Reza Pahlavi, o filho exilado do último Xá iraniano e um líder da oposição baseado nos EUA, apelou à comunidade internacional na sexta-feira para apoiar os manifestantes que procuram derrubar o governo do Irão. Falando numa conferência de imprensa em Washington, Pahlavi exortou especificamente o mundo a visar a liderança da Guarda Revolucionária do Irão, argumentando que tal ação "facilitaria a nossa tarefa e evitaria mais perda de vidas".

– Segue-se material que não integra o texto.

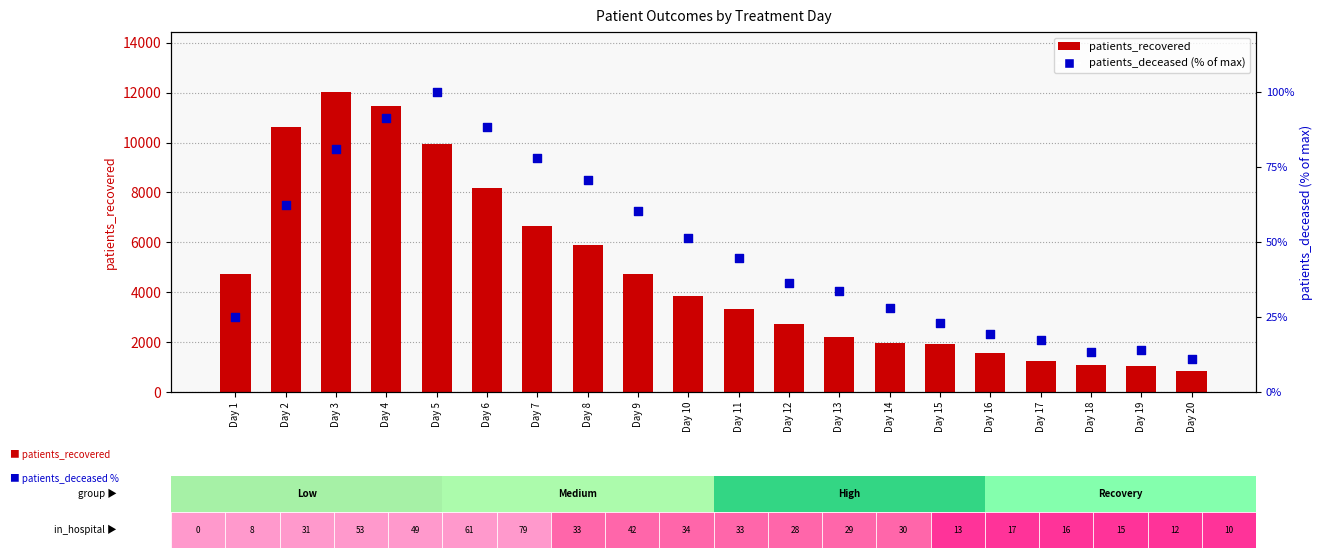

Which series reaches the minimum Y coordinate?

patients_deceased (% of max)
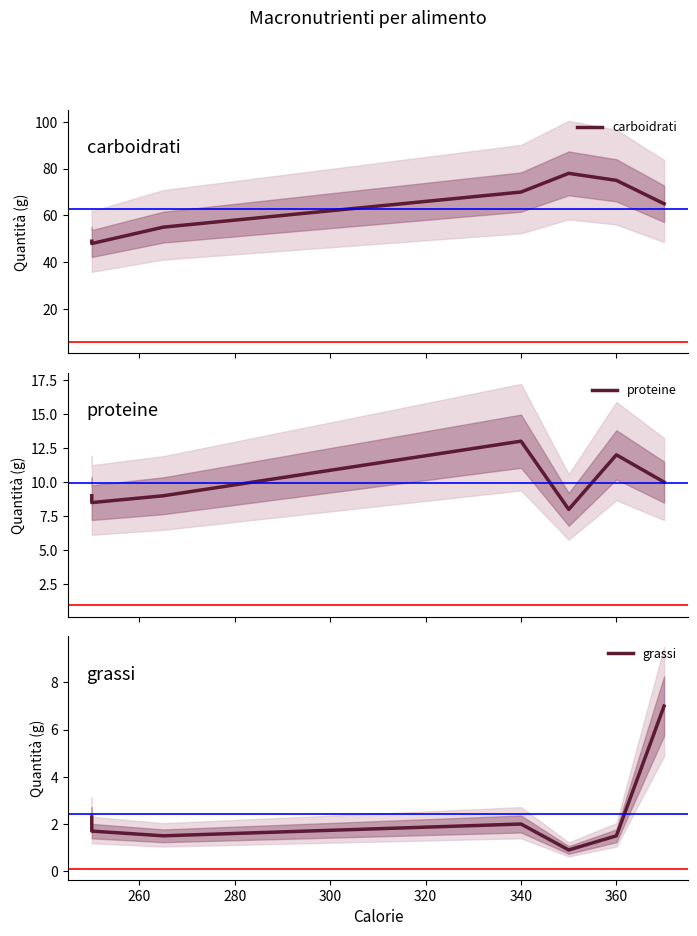

Rank the series at 360 from lowest to highest value.

grassi, proteine, carboidrati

Pahlavi declarou a sua confiança de que "a República Islâmica cairá - não se, mas quando", e emergiu como uma figura proeminente dentro da oposição iraniana. Ele já incentivou os iranianos a intensificarem os seus protestos.
As manifestações no Irão começaram em 28 de dezembro devido a queixas económicas e evoluíram desde então para apelos mais amplos para o fim do governo do Líder Supremo Ali Hosseini Khamenei. De acordo com um grupo de direitos humanos, mais de 2.600 manifestantes foram mortos na repressão do governo. As autoridades iranianas rotularam os protestos como "motins" instigados pelos inimigos do país.
A resposta do governo aos protestos incluiu força letal e um encerramento quase total dos serviços de internet e comunicação. A situação destaca as tensões contínuas entre o governo iraniano e segmentos da sua população, bem como a oposição fragmentada que procura mudanças políticas.